Archaeological evidence that Vikings actually used sunstones is scant. In 2013, a crystal of Iceland spar was found amid the wreckage of a British ship that sank in 1592. “This raised the possibility that the sky-polarimetric navigation method might have been used still, even in the 16th century,” Horváth said.

Much older Viking legends, like the “The Saga of King Olaf,” refer to navigation by sólarsteinn — a sunstone. And the theory holds up in experimental tests: A physicist named Guy Ropars, at France's University of Rennes 1, built a sunstone device and used it to find the location of the sun to within 1 percent of the sky, Science magazine reported in 2011.

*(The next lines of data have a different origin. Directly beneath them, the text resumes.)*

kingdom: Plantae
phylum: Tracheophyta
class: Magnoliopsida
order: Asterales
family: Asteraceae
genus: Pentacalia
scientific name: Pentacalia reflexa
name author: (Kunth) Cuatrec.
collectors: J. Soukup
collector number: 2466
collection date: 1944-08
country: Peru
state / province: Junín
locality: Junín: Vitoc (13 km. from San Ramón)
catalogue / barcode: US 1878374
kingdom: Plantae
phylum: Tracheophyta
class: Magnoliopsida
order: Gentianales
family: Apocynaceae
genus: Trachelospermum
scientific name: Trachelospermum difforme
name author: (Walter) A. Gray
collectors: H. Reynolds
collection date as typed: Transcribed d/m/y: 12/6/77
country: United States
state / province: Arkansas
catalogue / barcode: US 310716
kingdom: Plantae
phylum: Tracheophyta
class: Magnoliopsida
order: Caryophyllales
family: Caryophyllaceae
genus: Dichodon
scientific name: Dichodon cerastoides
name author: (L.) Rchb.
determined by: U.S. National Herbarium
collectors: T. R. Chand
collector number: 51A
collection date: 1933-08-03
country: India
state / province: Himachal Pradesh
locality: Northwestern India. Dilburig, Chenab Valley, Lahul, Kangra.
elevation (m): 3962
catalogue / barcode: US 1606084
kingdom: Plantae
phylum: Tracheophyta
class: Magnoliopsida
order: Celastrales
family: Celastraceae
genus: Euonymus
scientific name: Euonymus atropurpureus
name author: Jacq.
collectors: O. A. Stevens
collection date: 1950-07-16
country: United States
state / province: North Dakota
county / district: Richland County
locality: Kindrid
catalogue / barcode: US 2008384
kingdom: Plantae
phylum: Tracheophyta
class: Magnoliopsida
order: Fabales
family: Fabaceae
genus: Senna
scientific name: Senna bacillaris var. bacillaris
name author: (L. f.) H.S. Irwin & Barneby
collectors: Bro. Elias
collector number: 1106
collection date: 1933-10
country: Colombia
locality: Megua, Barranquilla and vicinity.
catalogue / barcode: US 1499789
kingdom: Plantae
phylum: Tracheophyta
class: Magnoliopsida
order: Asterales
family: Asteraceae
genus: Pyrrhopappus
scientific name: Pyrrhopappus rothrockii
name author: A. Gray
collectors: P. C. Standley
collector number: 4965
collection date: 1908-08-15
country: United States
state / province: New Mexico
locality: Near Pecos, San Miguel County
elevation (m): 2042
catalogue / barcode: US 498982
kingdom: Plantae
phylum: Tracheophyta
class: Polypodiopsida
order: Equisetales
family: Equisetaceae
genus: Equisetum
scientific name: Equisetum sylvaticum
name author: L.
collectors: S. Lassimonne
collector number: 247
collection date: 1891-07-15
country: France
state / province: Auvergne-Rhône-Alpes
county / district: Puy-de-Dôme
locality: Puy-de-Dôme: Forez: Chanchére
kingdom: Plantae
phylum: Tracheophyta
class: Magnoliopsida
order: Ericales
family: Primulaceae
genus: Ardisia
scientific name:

The most recent work by Horváth and Száz gauged the success of a Viking ship navigating from Norway to Greenland by sunstone. They simulated a Viking boat that sailed beneath a sky with randomly changing meteorological conditions. The scientists modeled the properties of sunstone crystals based on laboratory tests and planetarium experiments, Horváth said.

After running the simulation 36,000 times, they concluded that a sunstone could guide Vikings through fog and clouds, as long as a navigator identified the sun once per three hours. Given that time frame, “the navigation success was very high,” Horváth said — between 80 and 100 percent, as the scientists reported Wednesday in the journal Royal Society Open Science. If the simulated Vikings used calcite sunstones once every four hours or more, they missed Greenland and sailed all the way to Canada.

A lot of uncertainty surrounds this model. “Nobody knows what the Vikings' navigation practices were,” Horváth said. He suspects they overestimated the success rate. The researchers assumed no strong winds or storms blew the ships off course and that the Viking ships didn't drift away at night. And other navigation techniques could have aided the Vikings, too, Horváth pointed out. Early sailors were keen observers, monitoring wave patterns, familiar islands and even the paths of migrating whales.